** Tarefa **
Edite as linhas abaixo substituindo "Page size" por "Canvas size" e mantenha todo o resto inalterado.

---- Material do exercício

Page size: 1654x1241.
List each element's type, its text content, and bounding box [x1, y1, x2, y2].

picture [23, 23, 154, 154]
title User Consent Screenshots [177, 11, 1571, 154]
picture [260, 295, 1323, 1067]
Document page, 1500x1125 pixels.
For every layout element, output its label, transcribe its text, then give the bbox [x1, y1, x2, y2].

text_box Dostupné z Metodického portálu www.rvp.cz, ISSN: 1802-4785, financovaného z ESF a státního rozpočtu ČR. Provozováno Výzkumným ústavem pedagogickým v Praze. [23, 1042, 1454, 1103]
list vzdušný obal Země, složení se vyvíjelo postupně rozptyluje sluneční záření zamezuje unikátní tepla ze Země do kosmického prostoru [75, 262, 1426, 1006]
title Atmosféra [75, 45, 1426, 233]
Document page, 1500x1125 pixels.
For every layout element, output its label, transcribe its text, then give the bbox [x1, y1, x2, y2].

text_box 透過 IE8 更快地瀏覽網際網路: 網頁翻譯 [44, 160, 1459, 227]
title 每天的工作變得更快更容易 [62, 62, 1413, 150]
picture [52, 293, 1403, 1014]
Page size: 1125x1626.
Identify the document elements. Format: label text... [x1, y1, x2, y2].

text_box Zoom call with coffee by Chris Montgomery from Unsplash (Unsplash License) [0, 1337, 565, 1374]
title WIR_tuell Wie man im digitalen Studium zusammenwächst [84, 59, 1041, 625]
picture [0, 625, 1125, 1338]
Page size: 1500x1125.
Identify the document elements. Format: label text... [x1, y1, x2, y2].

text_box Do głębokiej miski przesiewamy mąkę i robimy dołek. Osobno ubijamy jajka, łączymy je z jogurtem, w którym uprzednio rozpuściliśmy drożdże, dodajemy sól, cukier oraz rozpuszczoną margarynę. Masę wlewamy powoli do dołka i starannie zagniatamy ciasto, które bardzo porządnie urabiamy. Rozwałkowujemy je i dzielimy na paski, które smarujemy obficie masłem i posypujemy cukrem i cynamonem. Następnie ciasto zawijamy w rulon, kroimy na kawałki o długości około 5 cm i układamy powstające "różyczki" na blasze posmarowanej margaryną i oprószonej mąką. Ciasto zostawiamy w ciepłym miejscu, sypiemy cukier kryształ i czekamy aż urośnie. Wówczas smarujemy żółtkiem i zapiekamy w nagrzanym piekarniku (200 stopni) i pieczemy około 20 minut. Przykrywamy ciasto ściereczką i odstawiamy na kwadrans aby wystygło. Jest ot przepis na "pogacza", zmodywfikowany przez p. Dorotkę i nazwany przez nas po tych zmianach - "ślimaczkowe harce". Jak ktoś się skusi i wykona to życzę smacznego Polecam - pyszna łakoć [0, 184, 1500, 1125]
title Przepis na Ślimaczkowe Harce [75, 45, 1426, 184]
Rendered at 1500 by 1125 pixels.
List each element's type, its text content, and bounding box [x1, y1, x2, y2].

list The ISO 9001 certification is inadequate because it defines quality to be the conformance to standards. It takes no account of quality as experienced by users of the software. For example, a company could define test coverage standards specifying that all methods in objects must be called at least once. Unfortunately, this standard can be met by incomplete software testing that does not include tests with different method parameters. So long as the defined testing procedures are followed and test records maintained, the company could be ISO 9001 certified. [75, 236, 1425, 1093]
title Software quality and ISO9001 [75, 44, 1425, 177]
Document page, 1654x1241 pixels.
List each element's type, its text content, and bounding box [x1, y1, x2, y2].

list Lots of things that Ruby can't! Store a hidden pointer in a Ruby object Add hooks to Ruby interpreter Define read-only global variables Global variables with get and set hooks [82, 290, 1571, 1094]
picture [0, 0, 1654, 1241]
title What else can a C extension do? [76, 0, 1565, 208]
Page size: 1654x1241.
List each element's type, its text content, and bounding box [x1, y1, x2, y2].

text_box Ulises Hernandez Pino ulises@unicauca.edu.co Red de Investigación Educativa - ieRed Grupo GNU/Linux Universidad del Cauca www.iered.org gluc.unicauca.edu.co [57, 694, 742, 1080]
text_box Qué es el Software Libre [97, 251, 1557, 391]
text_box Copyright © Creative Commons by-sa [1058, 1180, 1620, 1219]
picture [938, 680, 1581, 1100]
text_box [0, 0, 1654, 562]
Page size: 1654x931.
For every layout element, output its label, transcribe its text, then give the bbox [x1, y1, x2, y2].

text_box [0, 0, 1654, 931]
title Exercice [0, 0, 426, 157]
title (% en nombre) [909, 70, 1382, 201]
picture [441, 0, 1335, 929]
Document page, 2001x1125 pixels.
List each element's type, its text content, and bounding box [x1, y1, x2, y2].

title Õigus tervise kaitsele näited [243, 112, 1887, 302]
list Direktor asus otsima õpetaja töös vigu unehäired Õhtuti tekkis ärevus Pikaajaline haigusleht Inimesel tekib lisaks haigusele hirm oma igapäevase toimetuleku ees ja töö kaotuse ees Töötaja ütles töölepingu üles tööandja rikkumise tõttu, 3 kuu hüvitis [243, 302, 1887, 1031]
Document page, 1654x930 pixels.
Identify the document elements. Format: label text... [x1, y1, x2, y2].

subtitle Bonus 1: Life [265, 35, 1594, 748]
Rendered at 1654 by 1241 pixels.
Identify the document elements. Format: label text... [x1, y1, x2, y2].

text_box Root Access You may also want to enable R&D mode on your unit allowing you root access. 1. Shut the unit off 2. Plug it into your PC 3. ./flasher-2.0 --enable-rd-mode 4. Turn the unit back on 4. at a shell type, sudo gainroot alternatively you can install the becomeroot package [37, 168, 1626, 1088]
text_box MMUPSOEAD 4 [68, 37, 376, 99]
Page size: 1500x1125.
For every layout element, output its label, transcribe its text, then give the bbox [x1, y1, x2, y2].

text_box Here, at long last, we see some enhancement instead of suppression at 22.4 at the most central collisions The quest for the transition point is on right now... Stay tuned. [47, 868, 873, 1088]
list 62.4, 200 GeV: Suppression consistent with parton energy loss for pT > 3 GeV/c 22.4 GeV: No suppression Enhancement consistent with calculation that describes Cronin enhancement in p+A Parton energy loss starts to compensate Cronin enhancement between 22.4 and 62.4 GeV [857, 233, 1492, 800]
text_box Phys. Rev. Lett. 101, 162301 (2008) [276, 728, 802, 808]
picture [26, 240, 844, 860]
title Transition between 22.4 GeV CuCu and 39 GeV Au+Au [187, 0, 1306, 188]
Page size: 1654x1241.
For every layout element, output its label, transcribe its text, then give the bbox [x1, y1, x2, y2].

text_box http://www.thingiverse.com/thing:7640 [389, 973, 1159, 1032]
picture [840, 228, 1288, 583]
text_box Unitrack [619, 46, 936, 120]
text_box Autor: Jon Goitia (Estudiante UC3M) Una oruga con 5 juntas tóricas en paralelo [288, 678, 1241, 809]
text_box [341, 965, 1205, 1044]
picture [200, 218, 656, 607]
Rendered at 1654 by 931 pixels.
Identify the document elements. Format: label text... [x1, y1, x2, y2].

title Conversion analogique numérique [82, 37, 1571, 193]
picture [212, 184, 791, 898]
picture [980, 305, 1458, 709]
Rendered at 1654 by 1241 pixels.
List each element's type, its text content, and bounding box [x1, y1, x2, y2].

--------

** Resultado abaixo **
Canvas size: 1654x1241.
List each element's type, its text content, and bounding box [x1, y1, x2, y2].

picture [23, 23, 154, 154]
title User Consent Screenshots [177, 11, 1571, 154]
picture [260, 295, 1323, 1067]
Document page, 1500x1125 pixels.
For every layout element, output its label, transcribe its text, then give the bbox [x1, y1, x2, y2].

text_box Dostupné z Metodického portálu www.rvp.cz, ISSN: 1802-4785, financovaného z ESF a státního rozpočtu ČR. Provozováno Výzkumným ústavem pedagogickým v Praze. [23, 1042, 1454, 1103]
list vzdušný obal Země, složení se vyvíjelo postupně rozptyluje sluneční záření zamezuje unikátní tepla ze Země do kosmického prostoru [75, 262, 1426, 1006]
title Atmosféra [75, 45, 1426, 233]
Document page, 1500x1125 pixels.
For every layout element, output its label, transcribe its text, then give the bbox [x1, y1, x2, y2].

text_box 透過 IE8 更快地瀏覽網際網路: 網頁翻譯 [44, 160, 1459, 227]
title 每天的工作變得更快更容易 [62, 62, 1413, 150]
picture [52, 293, 1403, 1014]
Canvas size: 1125x1626.
Identify the document elements. Format: label text... [x1, y1, x2, y2].

text_box Zoom call with coffee by Chris Montgomery from Unsplash (Unsplash License) [0, 1337, 565, 1374]
title WIR_tuell Wie man im digitalen Studium zusammenwächst [84, 59, 1041, 625]
picture [0, 625, 1125, 1338]
Canvas size: 1500x1125.
Identify the document elements. Format: label text... [x1, y1, x2, y2].

text_box Do głębokiej miski przesiewamy mąkę i robimy dołek. Osobno ubijamy jajka, łączymy je z jogurtem, w którym uprzednio rozpuściliśmy drożdże, dodajemy sól, cukier oraz rozpuszczoną margarynę. Masę wlewamy powoli do dołka i starannie zagniatamy ciasto, które bardzo porządnie urabiamy. Rozwałkowujemy je i dzielimy na paski, które smarujemy obficie masłem i posypujemy cukrem i cynamonem. Następnie ciasto zawijamy w rulon, kroimy na kawałki o długości około 5 cm i układamy powstające "różyczki" na blasze posmarowanej margaryną i oprószonej mąką. Ciasto zostawiamy w ciepłym miejscu, sypiemy cukier kryształ i czekamy aż urośnie. Wówczas smarujemy żółtkiem i zapiekamy w nagrzanym piekarniku (200 stopni) i pieczemy około 20 minut. Przykrywamy ciasto ściereczką i odstawiamy na kwadrans aby wystygło. Jest ot przepis na "pogacza", zmodywfikowany przez p. Dorotkę i nazwany przez nas po tych zmianach - "ślimaczkowe harce". Jak ktoś się skusi i wykona to życzę smacznego Polecam - pyszna łakoć [0, 184, 1500, 1125]
title Przepis na Ślimaczkowe Harce [75, 45, 1426, 184]
Rendered at 1500 by 1125 pixels.
List each element's type, its text content, and bounding box [x1, y1, x2, y2].

list The ISO 9001 certification is inadequate because it defines quality to be the conformance to standards. It takes no account of quality as experienced by users of the software. For example, a company could define test coverage standards specifying that all methods in objects must be called at least once. Unfortunately, this standard can be met by incomplete software testing that does not include tests with different method parameters. So long as the defined testing procedures are followed and test records maintained, the company could be ISO 9001 certified. [75, 236, 1425, 1093]
title Software quality and ISO9001 [75, 44, 1425, 177]
Document page, 1654x1241 pixels.
List each element's type, its text content, and bounding box [x1, y1, x2, y2].

list Lots of things that Ruby can't! Store a hidden pointer in a Ruby object Add hooks to Ruby interpreter Define read-only global variables Global variables with get and set hooks [82, 290, 1571, 1094]
picture [0, 0, 1654, 1241]
title What else can a C extension do? [76, 0, 1565, 208]
Canvas size: 1654x1241.
List each element's type, its text content, and bounding box [x1, y1, x2, y2].

text_box Ulises Hernandez Pino ulises@unicauca.edu.co Red de Investigación Educativa - ieRed Grupo GNU/Linux Universidad del Cauca www.iered.org gluc.unicauca.edu.co [57, 694, 742, 1080]
text_box Qué es el Software Libre [97, 251, 1557, 391]
text_box Copyright © Creative Commons by-sa [1058, 1180, 1620, 1219]
picture [938, 680, 1581, 1100]
text_box [0, 0, 1654, 562]
Canvas size: 1654x931.
For every layout element, output its label, transcribe its text, then give the bbox [x1, y1, x2, y2].

text_box [0, 0, 1654, 931]
title Exercice [0, 0, 426, 157]
title (% en nombre) [909, 70, 1382, 201]
picture [441, 0, 1335, 929]
Document page, 2001x1125 pixels.
List each element's type, its text content, and bounding box [x1, y1, x2, y2].

title Õigus tervise kaitsele näited [243, 112, 1887, 302]
list Direktor asus otsima õpetaja töös vigu unehäired Õhtuti tekkis ärevus Pikaajaline haigusleht Inimesel tekib lisaks haigusele hirm oma igapäevase toimetuleku ees ja töö kaotuse ees Töötaja ütles töölepingu üles tööandja rikkumise tõttu, 3 kuu hüvitis [243, 302, 1887, 1031]
Document page, 1654x930 pixels.
Identify the document elements. Format: label text... [x1, y1, x2, y2].

subtitle Bonus 1: Life [265, 35, 1594, 748]
Rendered at 1654 by 1241 pixels.
Identify the document elements. Format: label text... [x1, y1, x2, y2].

text_box Root Access You may also want to enable R&D mode on your unit allowing you root access. 1. Shut the unit off 2. Plug it into your PC 3. ./flasher-2.0 --enable-rd-mode 4. Turn the unit back on 4. at a shell type, sudo gainroot alternatively you can install the becomeroot package [37, 168, 1626, 1088]
text_box MMUPSOEAD 4 [68, 37, 376, 99]
Canvas size: 1500x1125.
For every layout element, output its label, transcribe its text, then give the bbox [x1, y1, x2, y2].

text_box Here, at long last, we see some enhancement instead of suppression at 22.4 at the most central collisions The quest for the transition point is on right now... Stay tuned. [47, 868, 873, 1088]
list 62.4, 200 GeV: Suppression consistent with parton energy loss for pT > 3 GeV/c 22.4 GeV: No suppression Enhancement consistent with calculation that describes Cronin enhancement in p+A Parton energy loss starts to compensate Cronin enhancement between 22.4 and 62.4 GeV [857, 233, 1492, 800]
text_box Phys. Rev. Lett. 101, 162301 (2008) [276, 728, 802, 808]
picture [26, 240, 844, 860]
title Transition between 22.4 GeV CuCu and 39 GeV Au+Au [187, 0, 1306, 188]
Canvas size: 1654x1241.
For every layout element, output its label, transcribe its text, then give the bbox [x1, y1, x2, y2].

text_box http://www.thingiverse.com/thing:7640 [389, 973, 1159, 1032]
picture [840, 228, 1288, 583]
text_box Unitrack [619, 46, 936, 120]
text_box Autor: Jon Goitia (Estudiante UC3M) Una oruga con 5 juntas tóricas en paralelo [288, 678, 1241, 809]
text_box [341, 965, 1205, 1044]
picture [200, 218, 656, 607]
Rendered at 1654 by 931 pixels.
Identify the document elements. Format: label text... [x1, y1, x2, y2].

title Conversion analogique numérique [82, 37, 1571, 193]
picture [212, 184, 791, 898]
picture [980, 305, 1458, 709]
Rendered at 1654 by 1241 pixels.
List each element's type, its text content, and bounding box [x1, y1, x2, y2].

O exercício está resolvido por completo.